▶ What you will do
(a) Answer these questions using the BBC Canada passage, one answer per line marked to match:
(i) In which city was the channel headquartered?
(ii) Which channel replaced it?
(iii) On what date was it launched?
(b) Translate this sentence from the BBC Canada passage into Spanish: "The channel was owned by Corus Entertainment (80% & managing partner) and BBC Studios (20%)."
(c) Write the next part of the BBC Canada passage, starting after its final sentence.

▶ Text passage
● ● ● ● ●

BBC Canada
- Country: Canada
- Broadcast area: Nationwide
- Headquarters: Toronto, Ontario

Programming
- Language: English
- Picture format: 1080i HDTV (downscaled to letterboxed 480i for the SDTV feed)

Ownership
- Owner: Corus Entertainment (80%, managing partner) BBC Studios (20%) (Jasper Broadcasting Inc.)

History
- Launched: 7 September 2001, 23 years ago
- Closed: 31 December 2020, 5 years ago
- Replaced by: BBC First (Canadian TV channel)

= BBC Canada =

Former Canadian television channel

BBC Canada was a Canadian English language specialty channel that mostly broadcast television series originally produced by the BBC, the public-service broadcaster of the United Kingdom. The channel was owned by Corus Entertainment (80% & managing partner) and BBC Studios (20%).

==History==
Alliance Atlantis (AAC) was granted a broadcast licence for a Category 2 speciality service covering "entertainment, drama and documentary programming". BBC Canada, by the Canadian Radio-television and Telecommunications Commission (CRTC) in November 2000. Alliance also received licenses for channels including National Geographic, IFC, and The Health Network, launched as Discovery Health. The channel was launched on 7 September 2001 as a joint venture between AAC and BBC Worldwide.

● ● ● ● ●

▶ Data rows
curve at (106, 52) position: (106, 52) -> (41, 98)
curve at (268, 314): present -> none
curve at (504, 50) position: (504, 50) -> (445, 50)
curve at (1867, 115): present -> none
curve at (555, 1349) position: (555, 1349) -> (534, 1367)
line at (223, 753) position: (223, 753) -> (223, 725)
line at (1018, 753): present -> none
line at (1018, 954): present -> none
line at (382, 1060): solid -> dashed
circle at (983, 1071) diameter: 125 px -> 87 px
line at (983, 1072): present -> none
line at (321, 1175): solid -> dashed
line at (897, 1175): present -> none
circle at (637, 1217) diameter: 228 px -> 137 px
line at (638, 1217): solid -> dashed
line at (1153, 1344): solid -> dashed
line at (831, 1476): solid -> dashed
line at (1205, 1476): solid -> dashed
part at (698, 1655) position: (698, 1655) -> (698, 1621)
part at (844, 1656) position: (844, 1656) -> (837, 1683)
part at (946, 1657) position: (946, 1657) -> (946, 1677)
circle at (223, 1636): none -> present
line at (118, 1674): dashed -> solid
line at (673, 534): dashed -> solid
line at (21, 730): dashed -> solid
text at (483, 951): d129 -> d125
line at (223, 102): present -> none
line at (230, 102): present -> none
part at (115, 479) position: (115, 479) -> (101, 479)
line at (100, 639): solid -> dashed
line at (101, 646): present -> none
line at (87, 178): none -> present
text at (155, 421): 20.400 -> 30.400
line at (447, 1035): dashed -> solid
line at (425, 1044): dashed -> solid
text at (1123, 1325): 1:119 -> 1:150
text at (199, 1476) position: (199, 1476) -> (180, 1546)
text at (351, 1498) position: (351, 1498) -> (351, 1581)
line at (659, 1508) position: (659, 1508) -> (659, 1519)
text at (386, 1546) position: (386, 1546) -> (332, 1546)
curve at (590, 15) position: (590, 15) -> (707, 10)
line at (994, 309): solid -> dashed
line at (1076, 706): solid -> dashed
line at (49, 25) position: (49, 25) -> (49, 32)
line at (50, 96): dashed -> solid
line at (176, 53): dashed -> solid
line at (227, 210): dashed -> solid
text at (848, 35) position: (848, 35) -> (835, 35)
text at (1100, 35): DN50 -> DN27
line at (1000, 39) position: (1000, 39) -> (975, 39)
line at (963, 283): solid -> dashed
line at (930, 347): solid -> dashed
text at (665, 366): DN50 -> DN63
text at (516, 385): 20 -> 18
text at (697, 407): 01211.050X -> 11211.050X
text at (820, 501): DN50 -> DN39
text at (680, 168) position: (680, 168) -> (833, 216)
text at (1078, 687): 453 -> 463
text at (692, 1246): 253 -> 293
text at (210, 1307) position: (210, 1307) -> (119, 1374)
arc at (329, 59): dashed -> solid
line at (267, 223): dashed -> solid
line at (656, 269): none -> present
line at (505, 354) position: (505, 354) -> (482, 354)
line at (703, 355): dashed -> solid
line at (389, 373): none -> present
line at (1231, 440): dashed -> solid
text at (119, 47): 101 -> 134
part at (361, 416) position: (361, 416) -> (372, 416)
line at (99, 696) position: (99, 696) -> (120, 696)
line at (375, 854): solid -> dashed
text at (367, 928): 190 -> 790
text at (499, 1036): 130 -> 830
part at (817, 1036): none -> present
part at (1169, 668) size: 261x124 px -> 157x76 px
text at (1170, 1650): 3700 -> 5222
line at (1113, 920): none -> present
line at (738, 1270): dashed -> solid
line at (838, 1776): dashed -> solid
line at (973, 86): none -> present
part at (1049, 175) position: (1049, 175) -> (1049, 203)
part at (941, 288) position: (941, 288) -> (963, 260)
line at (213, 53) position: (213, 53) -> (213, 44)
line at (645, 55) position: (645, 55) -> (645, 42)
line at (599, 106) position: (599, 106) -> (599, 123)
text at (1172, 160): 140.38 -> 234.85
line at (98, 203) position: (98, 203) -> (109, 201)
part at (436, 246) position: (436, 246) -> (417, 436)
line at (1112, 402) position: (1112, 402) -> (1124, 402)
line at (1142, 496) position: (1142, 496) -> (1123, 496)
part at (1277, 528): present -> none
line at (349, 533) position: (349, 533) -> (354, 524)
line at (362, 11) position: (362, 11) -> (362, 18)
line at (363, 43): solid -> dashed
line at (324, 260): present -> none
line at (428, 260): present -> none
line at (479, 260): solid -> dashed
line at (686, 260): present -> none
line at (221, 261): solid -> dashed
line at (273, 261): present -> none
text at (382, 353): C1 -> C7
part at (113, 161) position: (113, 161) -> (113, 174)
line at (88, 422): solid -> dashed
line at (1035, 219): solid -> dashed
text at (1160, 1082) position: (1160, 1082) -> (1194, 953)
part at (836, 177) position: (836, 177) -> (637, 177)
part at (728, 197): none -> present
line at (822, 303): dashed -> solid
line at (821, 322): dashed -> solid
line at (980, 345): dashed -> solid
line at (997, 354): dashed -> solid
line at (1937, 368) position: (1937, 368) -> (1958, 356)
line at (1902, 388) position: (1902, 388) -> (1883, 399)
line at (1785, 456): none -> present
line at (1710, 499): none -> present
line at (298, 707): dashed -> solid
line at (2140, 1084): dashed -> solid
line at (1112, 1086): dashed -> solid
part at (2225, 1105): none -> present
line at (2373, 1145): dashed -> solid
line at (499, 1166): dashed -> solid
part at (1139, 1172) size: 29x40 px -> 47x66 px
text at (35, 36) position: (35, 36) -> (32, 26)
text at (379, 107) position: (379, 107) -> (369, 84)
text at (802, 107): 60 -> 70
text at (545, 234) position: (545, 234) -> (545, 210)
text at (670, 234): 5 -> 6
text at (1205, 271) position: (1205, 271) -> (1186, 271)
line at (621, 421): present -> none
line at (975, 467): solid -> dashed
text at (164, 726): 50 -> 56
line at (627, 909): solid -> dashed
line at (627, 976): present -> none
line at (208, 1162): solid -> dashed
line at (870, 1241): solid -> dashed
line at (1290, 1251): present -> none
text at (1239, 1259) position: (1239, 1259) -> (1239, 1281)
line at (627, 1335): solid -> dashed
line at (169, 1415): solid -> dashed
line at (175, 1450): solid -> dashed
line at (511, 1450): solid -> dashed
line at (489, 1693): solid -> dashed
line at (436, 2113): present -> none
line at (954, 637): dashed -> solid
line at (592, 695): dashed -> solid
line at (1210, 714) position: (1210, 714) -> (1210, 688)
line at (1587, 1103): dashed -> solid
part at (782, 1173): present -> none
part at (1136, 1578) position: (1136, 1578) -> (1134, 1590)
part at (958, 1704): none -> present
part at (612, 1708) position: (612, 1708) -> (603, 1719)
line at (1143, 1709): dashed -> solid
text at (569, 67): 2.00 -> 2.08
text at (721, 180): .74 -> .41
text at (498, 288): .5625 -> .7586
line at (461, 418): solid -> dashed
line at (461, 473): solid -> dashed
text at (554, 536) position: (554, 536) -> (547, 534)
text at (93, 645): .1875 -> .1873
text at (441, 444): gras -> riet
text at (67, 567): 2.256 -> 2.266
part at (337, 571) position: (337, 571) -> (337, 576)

● ● ● ● ●

▶ Results for the exercise
(a)
(i) Toronto, Ontario
(ii) BBC First
(iii) 7 September 2001

(b) El canal era propiedad de Corus Entertainment (80 % y socio gerente) y BBC Studios (20 %).

(c)
To promote the launch of BBC Canada's 2007 fall season, a 16-page British-style tabloid insert called the BBC Telly was published in the Toronto Star. Toronto-based Pilot PMR created the campaign.

On 28 January 2008, a joint venture between Canwest and Goldman Sachs Alternatives known as CW Media bought Alliance Atlantis and gained AAC's interest in BBC Canada. On 27 October 2010, the channel's ownership changed once again as Shaw Communications gained control of BBC Canada as a result of its acquisition of Canwest and Goldman Sachs' interest in CW Media.

On 13 May 2011, BBC Canada was separated from the now-defunct children's channel BBC Kids due to its ownership changing hands to Knowledge Network.

On 1 April 2016, Shaw Media was sold to Corus Entertainment. BBC Canada also earned several sister networks to go with the existing ones.

In a notice to subscribers posted in early November 2020, Corus sister company Shaw Direct indicated that the channel would be shutting down on 31 December 2020.

In March 2021, Blue Ant Media, a company owned by former Alliance Atlantis executive Michael MacMillan which already owns the Canadian version of BBC Earth, announced that its HIFI channel would be rebranded as a Canadian version of the BBC's international entertainment channel brand BBC First on 16 March. Several programs that had been carried by BBC Canada prior to its closure, including Top Gear and Antiques Roadshow, were picked up by BBC First.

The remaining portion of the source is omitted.